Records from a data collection
____

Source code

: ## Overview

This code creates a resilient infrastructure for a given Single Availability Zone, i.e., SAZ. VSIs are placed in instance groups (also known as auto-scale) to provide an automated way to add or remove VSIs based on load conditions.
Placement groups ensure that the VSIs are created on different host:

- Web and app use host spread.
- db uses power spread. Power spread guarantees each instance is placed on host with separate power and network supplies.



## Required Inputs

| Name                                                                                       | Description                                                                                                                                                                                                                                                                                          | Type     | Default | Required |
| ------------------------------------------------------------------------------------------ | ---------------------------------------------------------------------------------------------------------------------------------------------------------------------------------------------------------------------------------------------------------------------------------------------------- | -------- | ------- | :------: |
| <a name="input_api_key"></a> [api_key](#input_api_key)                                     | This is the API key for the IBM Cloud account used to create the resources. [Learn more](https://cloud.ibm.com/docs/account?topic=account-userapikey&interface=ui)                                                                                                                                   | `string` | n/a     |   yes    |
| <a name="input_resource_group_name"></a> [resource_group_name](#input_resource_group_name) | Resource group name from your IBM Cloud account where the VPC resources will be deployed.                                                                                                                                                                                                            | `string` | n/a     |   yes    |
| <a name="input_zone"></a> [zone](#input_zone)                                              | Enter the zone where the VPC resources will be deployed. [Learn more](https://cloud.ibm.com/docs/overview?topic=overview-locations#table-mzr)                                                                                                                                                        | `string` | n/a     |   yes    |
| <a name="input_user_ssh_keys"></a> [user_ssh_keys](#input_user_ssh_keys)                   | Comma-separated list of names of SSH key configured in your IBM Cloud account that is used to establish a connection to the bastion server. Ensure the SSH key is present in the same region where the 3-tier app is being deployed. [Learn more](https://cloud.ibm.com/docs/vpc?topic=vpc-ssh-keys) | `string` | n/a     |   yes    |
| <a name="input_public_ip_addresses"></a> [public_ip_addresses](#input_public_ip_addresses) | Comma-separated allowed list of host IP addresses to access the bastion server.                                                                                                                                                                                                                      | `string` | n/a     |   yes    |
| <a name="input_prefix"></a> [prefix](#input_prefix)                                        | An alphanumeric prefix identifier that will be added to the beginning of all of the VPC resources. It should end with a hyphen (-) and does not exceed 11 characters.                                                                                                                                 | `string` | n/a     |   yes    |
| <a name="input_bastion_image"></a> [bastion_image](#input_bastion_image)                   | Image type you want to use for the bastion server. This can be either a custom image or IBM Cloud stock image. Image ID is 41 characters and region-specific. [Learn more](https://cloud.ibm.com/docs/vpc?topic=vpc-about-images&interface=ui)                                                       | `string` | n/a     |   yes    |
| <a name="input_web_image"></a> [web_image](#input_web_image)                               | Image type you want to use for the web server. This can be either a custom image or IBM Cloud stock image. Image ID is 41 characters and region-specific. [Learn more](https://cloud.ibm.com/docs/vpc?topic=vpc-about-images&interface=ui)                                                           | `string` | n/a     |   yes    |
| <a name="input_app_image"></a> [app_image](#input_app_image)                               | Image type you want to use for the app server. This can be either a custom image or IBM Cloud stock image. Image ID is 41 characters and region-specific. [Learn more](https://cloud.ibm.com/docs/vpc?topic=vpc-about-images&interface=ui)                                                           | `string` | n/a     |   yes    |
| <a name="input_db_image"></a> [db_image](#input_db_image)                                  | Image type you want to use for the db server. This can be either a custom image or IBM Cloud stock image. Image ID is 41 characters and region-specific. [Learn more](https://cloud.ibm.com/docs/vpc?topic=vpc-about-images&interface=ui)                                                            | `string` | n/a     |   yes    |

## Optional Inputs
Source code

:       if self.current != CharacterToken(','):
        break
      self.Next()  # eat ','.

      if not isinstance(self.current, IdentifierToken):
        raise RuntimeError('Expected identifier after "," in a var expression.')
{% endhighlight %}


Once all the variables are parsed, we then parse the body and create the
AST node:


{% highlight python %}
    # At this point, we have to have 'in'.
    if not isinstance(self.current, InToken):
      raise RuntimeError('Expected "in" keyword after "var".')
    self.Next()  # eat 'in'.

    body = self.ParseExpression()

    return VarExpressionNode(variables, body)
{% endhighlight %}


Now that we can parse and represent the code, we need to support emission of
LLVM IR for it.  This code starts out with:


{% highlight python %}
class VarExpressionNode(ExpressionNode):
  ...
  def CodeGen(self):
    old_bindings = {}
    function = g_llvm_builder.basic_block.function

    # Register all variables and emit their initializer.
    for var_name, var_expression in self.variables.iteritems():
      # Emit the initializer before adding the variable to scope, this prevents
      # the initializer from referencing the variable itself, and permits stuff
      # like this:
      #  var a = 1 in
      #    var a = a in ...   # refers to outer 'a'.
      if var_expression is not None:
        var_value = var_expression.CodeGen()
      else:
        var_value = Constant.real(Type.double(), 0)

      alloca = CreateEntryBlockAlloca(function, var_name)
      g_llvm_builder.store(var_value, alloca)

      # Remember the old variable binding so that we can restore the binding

____

> Exercise:
Reproduce the records with every "initializer" swapped for "init value" and everything else unchanged.

> Reply to the task:
Source code

: ## Overview

This code creates a resilient infrastructure for a given Single Availability Zone, i.e., SAZ. VSIs are placed in instance groups (also known as auto-scale) to provide an automated way to add or remove VSIs based on load conditions.
Placement groups ensure that the VSIs are created on different host:

- Web and app use host spread.
- db uses power spread. Power spread guarantees each instance is placed on host with separate power and network supplies.



## Required Inputs

| Name                                                                                       | Description                                                                                                                                                                                                                                                                                          | Type     | Default | Required |
| ------------------------------------------------------------------------------------------ | ---------------------------------------------------------------------------------------------------------------------------------------------------------------------------------------------------------------------------------------------------------------------------------------------------- | -------- | ------- | :------: |
| <a name="input_api_key"></a> [api_key](#input_api_key)                                     | This is the API key for the IBM Cloud account used to create the resources. [Learn more](https://cloud.ibm.com/docs/account?topic=account-userapikey&interface=ui)                                                                                                                                   | `string` | n/a     |   yes    |
| <a name="input_resource_group_name"></a> [resource_group_name](#input_resource_group_name) | Resource group name from your IBM Cloud account where the VPC resources will be deployed.                                                                                                                                                                                                            | `string` | n/a     |   yes    |
| <a name="input_zone"></a> [zone](#input_zone)                                              | Enter the zone where the VPC resources will be deployed. [Learn more](https://cloud.ibm.com/docs/overview?topic=overview-locations#table-mzr)                                                                                                                                                        | `string` | n/a     |   yes    |
| <a name="input_user_ssh_keys"></a> [user_ssh_keys](#input_user_ssh_keys)                   | Comma-separated list of names of SSH key configured in your IBM Cloud account that is used to establish a connection to the bastion server. Ensure the SSH key is present in the same region where the 3-tier app is being deployed. [Learn more](https://cloud.ibm.com/docs/vpc?topic=vpc-ssh-keys) | `string` | n/a     |   yes    |
| <a name="input_public_ip_addresses"></a> [public_ip_addresses](#input_public_ip_addresses) | Comma-separated allowed list of host IP addresses to access the bastion server.                                                                                                                                                                                                                      | `string` | n/a     |   yes    |
| <a name="input_prefix"></a> [prefix](#input_prefix)                                        | An alphanumeric prefix identifier that will be added to the beginning of all of the VPC resources. It should end with a hyphen (-) and does not exceed 11 characters.                                                                                                                                 | `string` | n/a     |   yes    |
| <a name="input_bastion_image"></a> [bastion_image](#input_bastion_image)                   | Image type you want to use for the bastion server. This can be either a custom image or IBM Cloud stock image. Image ID is 41 characters and region-specific. [Learn more](https://cloud.ibm.com/docs/vpc?topic=vpc-about-images&interface=ui)                                                       | `string` | n/a     |   yes    |
| <a name="input_web_image"></a> [web_image](#input_web_image)                               | Image type you want to use for the web server. This can be either a custom image or IBM Cloud stock image. Image ID is 41 characters and region-specific. [Learn more](https://cloud.ibm.com/docs/vpc?topic=vpc-about-images&interface=ui)                                                           | `string` | n/a     |   yes    |
| <a name="input_app_image"></a> [app_image](#input_app_image)                               | Image type you want to use for the app server. This can be either a custom image or IBM Cloud stock image. Image ID is 41 characters and region-specific. [Learn more](https://cloud.ibm.com/docs/vpc?topic=vpc-about-images&interface=ui)                                                           | `string` | n/a     |   yes    |
| <a name="input_db_image"></a> [db_image](#input_db_image)                                  | Image type you want to use for the db server. This can be either a custom image or IBM Cloud stock image. Image ID is 41 characters and region-specific. [Learn more](https://cloud.ibm.com/docs/vpc?topic=vpc-about-images&interface=ui)                                                            | `string` | n/a     |   yes    |

## Optional Inputs
Source code

:       if self.current != CharacterToken(','):
        break
      self.Next()  # eat ','.

      if not isinstance(self.current, IdentifierToken):
        raise RuntimeError('Expected identifier after "," in a var expression.')
{% endhighlight %}


Once all the variables are parsed, we then parse the body and create the
AST node:


{% highlight python %}
    # At this point, we have to have 'in'.
    if not isinstance(self.current, InToken):
      raise RuntimeError('Expected "in" keyword after "var".')
    self.Next()  # eat 'in'.

    body = self.ParseExpression()

    return VarExpressionNode(variables, body)
{% endhighlight %}


Now that we can parse and represent the code, we need to support emission of
LLVM IR for it.  This code starts out with:


{% highlight python %}
class VarExpressionNode(ExpressionNode):
  ...
  def CodeGen(self):
    old_bindings = {}
    function = g_llvm_builder.basic_block.function

    # Register all variables and emit their init value.
    for var_name, var_expression in self.variables.iteritems():
      # Emit the init value before adding the variable to scope, this prevents
      # the init value from referencing the variable itself, and permits stuff
      # like this:
      #  var a = 1 in
      #    var a = a in ...   # refers to outer 'a'.
      if var_expression is not None:
        var_value = var_expression.CodeGen()
      else:
        var_value = Constant.real(Type.double(), 0)

      alloca = CreateEntryBlockAlloca(function, var_name)
      g_llvm_builder.store(var_value, alloca)

      # Remember the old variable binding so that we can restore the binding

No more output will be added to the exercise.